--- Selection ---
Aarti Tikoo Singh is an Indian journalist who is known for being vocal on the Kashmir conflict and strongly considers herself secular. She is an alumnus of University of Jammu and did Masters in International Affairs from Columbia University in New York City.

Early life and education
Singh was born in the Anantnag district of Jammu and Kashmir, India into a Kashmiri Pandit family. After the exodus of Kashmiri Hindus from the Kashmir Valley in the early 1990s, she had to move to Jammu with her family. She studied in University of Jammu and also did Masters in International Affairs from New York's Columbia University and starting her career she went to New Delhi and is currently residing there.

Aarti Tikoo is married to Harbir Singh, a former politician with Aam Aadmi Party, as of 2021.

Career
As a reporter, she has worked in conflict zones across India such as Chhattisgarh, Jharkhand and Assam.

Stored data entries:
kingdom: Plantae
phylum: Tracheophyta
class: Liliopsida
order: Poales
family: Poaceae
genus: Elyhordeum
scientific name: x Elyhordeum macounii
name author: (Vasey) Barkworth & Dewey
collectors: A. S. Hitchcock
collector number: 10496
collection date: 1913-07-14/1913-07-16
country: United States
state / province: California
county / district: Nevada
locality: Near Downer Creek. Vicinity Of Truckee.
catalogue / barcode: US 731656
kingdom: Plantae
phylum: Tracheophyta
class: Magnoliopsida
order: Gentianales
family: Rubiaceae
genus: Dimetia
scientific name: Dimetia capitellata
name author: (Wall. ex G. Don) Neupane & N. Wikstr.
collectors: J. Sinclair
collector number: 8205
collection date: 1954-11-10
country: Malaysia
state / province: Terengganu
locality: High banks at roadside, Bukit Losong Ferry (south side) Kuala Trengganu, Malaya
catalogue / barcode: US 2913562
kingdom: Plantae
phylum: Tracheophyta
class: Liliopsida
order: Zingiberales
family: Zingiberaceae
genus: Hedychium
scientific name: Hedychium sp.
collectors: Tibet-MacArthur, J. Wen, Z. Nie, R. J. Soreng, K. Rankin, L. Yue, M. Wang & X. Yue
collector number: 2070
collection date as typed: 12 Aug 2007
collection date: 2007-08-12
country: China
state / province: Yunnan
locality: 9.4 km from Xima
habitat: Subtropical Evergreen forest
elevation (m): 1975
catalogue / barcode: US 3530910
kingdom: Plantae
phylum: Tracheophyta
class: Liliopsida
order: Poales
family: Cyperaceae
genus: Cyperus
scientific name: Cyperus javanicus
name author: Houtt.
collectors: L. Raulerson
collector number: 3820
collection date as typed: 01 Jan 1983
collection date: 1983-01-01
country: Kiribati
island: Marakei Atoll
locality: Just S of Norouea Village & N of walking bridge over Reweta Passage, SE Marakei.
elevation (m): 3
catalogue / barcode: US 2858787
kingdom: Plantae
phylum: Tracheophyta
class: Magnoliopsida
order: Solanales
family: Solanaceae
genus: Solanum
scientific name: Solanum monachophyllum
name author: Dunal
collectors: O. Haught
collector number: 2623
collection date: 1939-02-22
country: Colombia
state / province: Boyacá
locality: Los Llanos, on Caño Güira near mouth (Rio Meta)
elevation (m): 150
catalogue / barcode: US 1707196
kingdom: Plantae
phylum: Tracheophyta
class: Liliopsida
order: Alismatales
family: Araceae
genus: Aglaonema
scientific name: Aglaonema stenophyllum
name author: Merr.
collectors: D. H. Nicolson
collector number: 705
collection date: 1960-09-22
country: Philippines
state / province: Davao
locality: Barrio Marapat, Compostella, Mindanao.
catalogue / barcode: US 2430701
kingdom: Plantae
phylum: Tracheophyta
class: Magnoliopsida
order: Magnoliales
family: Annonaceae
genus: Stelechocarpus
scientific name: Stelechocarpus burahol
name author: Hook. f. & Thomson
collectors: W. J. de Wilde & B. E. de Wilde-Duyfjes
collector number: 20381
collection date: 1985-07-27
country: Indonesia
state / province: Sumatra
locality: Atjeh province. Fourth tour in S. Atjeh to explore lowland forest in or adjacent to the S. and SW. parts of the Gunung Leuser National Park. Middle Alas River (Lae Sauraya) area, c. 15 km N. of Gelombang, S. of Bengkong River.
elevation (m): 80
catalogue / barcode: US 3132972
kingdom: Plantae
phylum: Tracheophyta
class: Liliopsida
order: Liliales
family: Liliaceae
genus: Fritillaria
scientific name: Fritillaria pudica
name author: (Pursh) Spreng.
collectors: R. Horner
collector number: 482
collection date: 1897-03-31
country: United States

--- Task goal ---
Reproduce the Aarti Tikoo Singh biography above in full, word for word.

--- Solved problem ---
Aarti Tikoo Singh is an Indian journalist who is known for being vocal on the Kashmir conflict and strongly considers herself secular. She is an alumnus of University of Jammu and did Masters in International Affairs from Columbia University in New York City.

Early life and education
Singh was born in the Anantnag district of Jammu and Kashmir, India into a Kashmiri Pandit family. After the exodus of Kashmiri Hindus from the Kashmir Valley in the early 1990s, she had to move to Jammu with her family. She studied in University of Jammu and also did Masters in International Affairs from New York's Columbia University and starting her career she went to New Delhi and is currently residing there.

Aarti Tikoo is married to Harbir Singh, a former politician with Aam Aadmi Party, as of 2021.

Career
As a reporter, she has worked in conflict zones across India such as Chhattisgarh, Jharkhand and Assam.